Regardless of the potent bioactivity of CuT, inefficient tumor supply stays a significant bottleneck for therapeutic efficacy [34], [35], [36]. Typical administration routes, together with intravenous (i.v.) and intratumoral (i.t.) injection, steadily endure from speedy clearance, poor tumor retention, off-target accumulation, and burst drug launch, severely limiting ROS era in situ[37], [38], [39]. Subsequently, exact and sustained supply of CuT to tumors is important for unleashing its sonodynamic potential.

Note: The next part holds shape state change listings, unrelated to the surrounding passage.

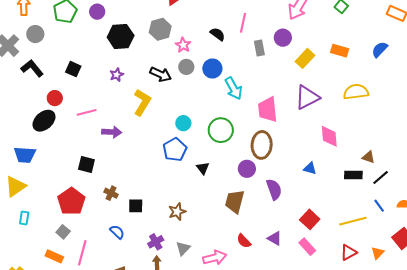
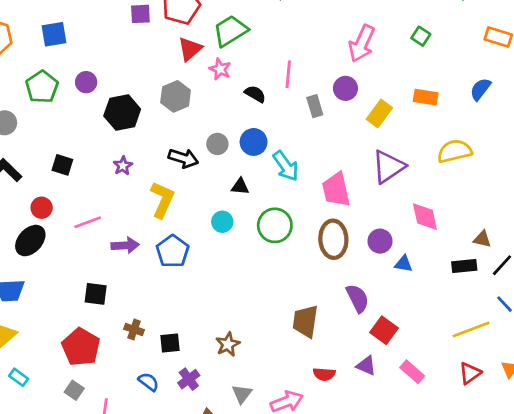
pink star: (183, 45) -> (220, 69), moved
blue pentagon: (175, 150) -> (173, 251), moved
black triangle: (203, 168) -> (240, 186), moved, turned -40
purple circle: (247, 169) -> (380, 241), moved
cyan rectangle: (24, 218) -> (19, 377), turned -56
red square: (310, 219) -> (384, 330), moved
red semicircle: (244, 241) -> (324, 374), turned -35
purple cross: (156, 242) -> (189, 379), moved

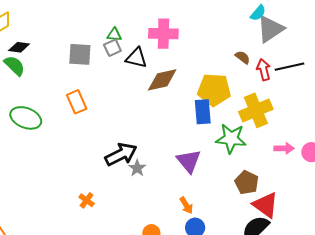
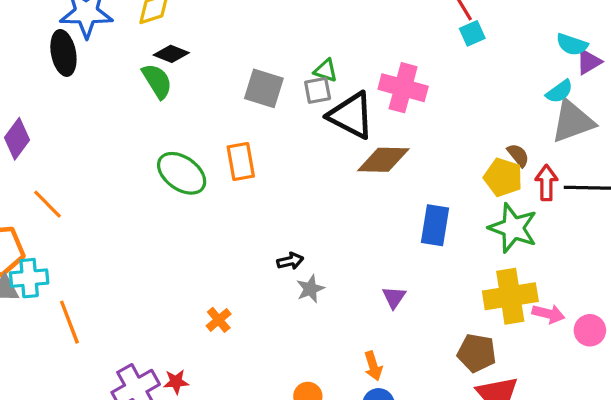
black triangle: (136, 58) -> (351, 115), size x1.4
yellow pentagon: (214, 90) -> (503, 177), moved, size x0.7
yellow cross: (256, 110) -> (510, 296), moved
green ellipse: (26, 118) -> (182, 173), moved
green star: (231, 139) -> (513, 228), moved
black arrow: (121, 154) -> (290, 261), size x0.5
purple triangle: (189, 161) -> (394, 297), size x0.6
brown pentagon: (247, 182) -> (477, 353), turned -30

Microneedle (MN) know-how supplies a strong answer for localized drug supply by enabling minimally invasive [40], tumor-site-specific administration whereas minimizing systemic publicity [41]. In contrast with conventional supply routes, MN enable exact deposition and extended retention of therapeutics within the tumor microenvironment [42], [43]. Silk fibroin (hereafter known as silk), a biocompatible and biodegradable pure polymer, serves as a really perfect matrix for MN fabrication as a result of its mechanical energy and tunable degradation profile [44], [45], [46]. Silk-based MN patches have been extensively employed in drug supply, tissue regeneration, and vaccine administration [47], [48]. Furthermore, their sturdy construction permits environment friendly pores and skin penetration, additional enhancing their effectiveness as a topical drug supply system for immunotherapy [49], [50].

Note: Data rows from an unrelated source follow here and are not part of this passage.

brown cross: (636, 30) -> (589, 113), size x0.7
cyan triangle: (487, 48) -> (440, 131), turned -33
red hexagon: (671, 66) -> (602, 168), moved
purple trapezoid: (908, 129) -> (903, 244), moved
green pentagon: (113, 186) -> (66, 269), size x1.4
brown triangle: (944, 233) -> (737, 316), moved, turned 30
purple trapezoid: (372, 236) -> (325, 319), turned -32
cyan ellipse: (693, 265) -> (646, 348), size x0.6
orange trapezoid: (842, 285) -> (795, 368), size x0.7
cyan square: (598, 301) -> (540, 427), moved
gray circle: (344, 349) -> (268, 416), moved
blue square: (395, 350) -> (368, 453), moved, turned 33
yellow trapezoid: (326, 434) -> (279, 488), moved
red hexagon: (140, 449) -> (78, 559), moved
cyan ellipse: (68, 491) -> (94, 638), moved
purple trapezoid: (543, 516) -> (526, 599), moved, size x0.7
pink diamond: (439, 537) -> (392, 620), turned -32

On this examine, a silk-based MN patch loaded with sonosensitizer CuT (CuT-MN) was developed to attain US-activated pyroptosis induction for sturdy sonodynamic-immunotherapy. CuT was synthesized for environment friendly ROS era upon US irradiation. To additional allow exact activation of sonodynamic immunotherapy, CuT was included into silk-based MN, facilitating environment friendly localized, topical supply, deep tumor penetration, and sustained retention of the sonosensitizer (Scheme 1A). This ensures maximized enrichment of CuT on the tumor web site. Upon US irradiation, CuT catalyzes ROS era to activate the Caspase-3/GSDME pathway to induce environment friendly pyroptosis (Scheme 1B). Importantly, US-activated pyroptosis reduce injury to regular tissues, providing extra exact and enhanced immunotherapy. The CuT-MN technique improves tumor-specific drug retention, boosts immune stimulation, enhances SDT-mediated pyroptosis, and reduces off-target results in comparison with typical intratumoral (i.t.) and i.v. administration. Notably, a single topical administration of CuT-MN generates ample in situ ROS to induce sturdy pyroptosis, highlighting its potential as an on-demand, non-invasive sonodynamic immunotherapy platform.